I am not lying. There are conditions on his list that I might not accept for my child. No, not the ones that are incompatible with life, like T18 or Potter’s syndrome... the other ones... the ones that are compatible... but are so very hard to live with. The truth is that I don’t know what I would do. And I will venture to suggest that you don’t either. Unless you are
one of the few amazing parents out there who now know for sure, you just can’t sit back on your couch and speculate that you would choose
life for any baby under any circumstance.

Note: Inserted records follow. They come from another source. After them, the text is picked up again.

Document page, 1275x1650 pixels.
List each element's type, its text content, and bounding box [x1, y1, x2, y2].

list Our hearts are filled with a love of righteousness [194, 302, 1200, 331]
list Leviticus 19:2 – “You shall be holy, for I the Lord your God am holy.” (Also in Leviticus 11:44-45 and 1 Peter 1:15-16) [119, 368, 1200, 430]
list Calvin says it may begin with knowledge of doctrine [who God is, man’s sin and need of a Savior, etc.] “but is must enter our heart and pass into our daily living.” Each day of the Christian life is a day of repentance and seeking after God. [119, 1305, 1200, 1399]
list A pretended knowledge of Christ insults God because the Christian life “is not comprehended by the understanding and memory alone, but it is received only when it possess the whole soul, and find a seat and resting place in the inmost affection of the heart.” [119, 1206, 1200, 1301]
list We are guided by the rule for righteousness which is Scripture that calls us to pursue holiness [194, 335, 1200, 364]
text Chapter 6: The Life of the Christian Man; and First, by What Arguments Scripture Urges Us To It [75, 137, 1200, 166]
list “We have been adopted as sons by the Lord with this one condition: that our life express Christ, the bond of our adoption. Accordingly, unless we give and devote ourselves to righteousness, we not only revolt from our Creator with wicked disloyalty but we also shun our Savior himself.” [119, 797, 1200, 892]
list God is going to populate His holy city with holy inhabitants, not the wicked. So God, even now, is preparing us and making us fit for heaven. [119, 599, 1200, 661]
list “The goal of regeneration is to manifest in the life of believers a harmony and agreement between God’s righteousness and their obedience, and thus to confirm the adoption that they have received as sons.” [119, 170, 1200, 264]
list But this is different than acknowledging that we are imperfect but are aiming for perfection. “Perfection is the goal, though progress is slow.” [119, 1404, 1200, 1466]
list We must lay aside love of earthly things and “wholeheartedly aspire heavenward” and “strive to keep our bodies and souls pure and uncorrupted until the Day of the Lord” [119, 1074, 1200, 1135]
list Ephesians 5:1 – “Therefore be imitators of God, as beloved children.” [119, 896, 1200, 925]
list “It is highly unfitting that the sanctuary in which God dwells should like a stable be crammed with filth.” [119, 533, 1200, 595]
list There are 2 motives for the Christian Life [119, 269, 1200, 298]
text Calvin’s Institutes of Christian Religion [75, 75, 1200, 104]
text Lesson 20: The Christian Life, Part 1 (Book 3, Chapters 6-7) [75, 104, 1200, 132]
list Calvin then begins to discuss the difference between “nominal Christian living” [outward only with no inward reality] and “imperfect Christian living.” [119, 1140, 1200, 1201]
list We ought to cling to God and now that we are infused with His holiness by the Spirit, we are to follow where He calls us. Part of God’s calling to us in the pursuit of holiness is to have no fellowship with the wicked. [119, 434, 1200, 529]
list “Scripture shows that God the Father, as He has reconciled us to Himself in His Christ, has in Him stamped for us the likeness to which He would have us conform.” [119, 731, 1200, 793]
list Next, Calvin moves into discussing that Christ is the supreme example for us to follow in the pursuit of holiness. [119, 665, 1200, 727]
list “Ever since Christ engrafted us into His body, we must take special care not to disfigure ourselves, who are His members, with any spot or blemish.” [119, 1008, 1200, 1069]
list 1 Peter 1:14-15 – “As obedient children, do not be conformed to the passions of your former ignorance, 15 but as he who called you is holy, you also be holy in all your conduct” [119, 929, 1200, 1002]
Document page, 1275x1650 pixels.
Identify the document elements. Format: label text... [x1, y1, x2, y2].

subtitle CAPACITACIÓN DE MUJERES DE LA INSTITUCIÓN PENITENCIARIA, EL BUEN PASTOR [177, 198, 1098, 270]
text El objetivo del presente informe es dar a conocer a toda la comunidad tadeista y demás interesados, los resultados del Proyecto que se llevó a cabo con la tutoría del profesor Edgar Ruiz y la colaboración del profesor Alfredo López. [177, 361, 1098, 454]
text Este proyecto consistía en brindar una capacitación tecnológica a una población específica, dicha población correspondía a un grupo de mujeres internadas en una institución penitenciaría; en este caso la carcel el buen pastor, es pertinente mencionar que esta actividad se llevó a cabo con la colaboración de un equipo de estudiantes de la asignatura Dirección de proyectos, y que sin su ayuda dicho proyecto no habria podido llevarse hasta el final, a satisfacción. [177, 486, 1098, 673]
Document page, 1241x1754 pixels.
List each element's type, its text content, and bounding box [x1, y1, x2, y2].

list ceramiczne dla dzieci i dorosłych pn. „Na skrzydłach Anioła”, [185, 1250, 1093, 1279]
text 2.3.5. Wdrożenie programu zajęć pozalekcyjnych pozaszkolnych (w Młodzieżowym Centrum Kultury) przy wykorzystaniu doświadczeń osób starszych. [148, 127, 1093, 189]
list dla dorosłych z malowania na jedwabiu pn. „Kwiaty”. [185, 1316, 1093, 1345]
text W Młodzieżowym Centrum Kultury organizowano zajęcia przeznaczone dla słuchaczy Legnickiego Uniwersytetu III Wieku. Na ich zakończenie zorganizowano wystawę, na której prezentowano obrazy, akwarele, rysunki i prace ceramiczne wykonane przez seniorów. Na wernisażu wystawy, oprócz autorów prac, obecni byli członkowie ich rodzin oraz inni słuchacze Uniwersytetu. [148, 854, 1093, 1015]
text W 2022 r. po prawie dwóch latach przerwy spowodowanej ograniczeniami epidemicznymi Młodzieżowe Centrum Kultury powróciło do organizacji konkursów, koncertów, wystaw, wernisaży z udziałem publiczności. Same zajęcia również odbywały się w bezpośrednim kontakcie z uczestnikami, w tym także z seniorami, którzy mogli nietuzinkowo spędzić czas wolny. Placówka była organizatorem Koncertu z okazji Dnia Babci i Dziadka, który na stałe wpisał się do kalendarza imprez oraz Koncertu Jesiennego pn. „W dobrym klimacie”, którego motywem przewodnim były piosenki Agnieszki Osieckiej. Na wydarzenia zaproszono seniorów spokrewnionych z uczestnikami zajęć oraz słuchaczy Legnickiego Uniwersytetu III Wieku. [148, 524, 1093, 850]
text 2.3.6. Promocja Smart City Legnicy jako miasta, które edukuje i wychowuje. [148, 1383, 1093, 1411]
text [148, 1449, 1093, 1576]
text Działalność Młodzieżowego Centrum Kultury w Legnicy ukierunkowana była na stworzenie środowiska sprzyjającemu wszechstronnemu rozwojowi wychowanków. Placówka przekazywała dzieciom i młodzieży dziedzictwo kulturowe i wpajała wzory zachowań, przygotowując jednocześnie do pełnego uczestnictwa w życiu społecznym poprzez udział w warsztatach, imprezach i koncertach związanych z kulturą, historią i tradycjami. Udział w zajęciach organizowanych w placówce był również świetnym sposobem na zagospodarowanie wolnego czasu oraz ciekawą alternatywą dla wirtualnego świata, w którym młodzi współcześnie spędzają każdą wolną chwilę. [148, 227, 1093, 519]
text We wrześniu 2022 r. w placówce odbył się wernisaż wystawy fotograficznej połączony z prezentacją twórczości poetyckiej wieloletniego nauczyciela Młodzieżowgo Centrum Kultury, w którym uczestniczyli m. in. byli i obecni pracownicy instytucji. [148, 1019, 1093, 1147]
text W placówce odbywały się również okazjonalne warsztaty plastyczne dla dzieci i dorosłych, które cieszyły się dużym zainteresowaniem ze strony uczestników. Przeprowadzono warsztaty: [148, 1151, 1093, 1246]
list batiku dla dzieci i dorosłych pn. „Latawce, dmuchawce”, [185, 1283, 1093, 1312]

And why might I choose to terminate my baby? Because I am scared, selfish, ashamed, guilty, horrified... Because I have convinced myself that “letting it go” is “saving it from a life of suffering.” (Mainly my own suffering, but don’t tell me that.)
Or because I believe there are circumstances where people are better off dead.
Or because I read too much crap on the internet.
So let me say it again here on the internet, Down syndrome does not merit a death sentence. Doctors who deliver doom and gloom with a Trisomy 21 diagnosis do a terrible disservice to parents who are going through a very hard and very susceptible time.
Is my T21 girl a slow learner? Yes. At ten months old, it took her at least twenty readings of a certain book before she caught on to the game “How big is baby?” and she only throws one arm up into the air while squealing with laughter. I appreciate those who would take me to Kansas to spare me this horror, but thanks anyway, I can live with it.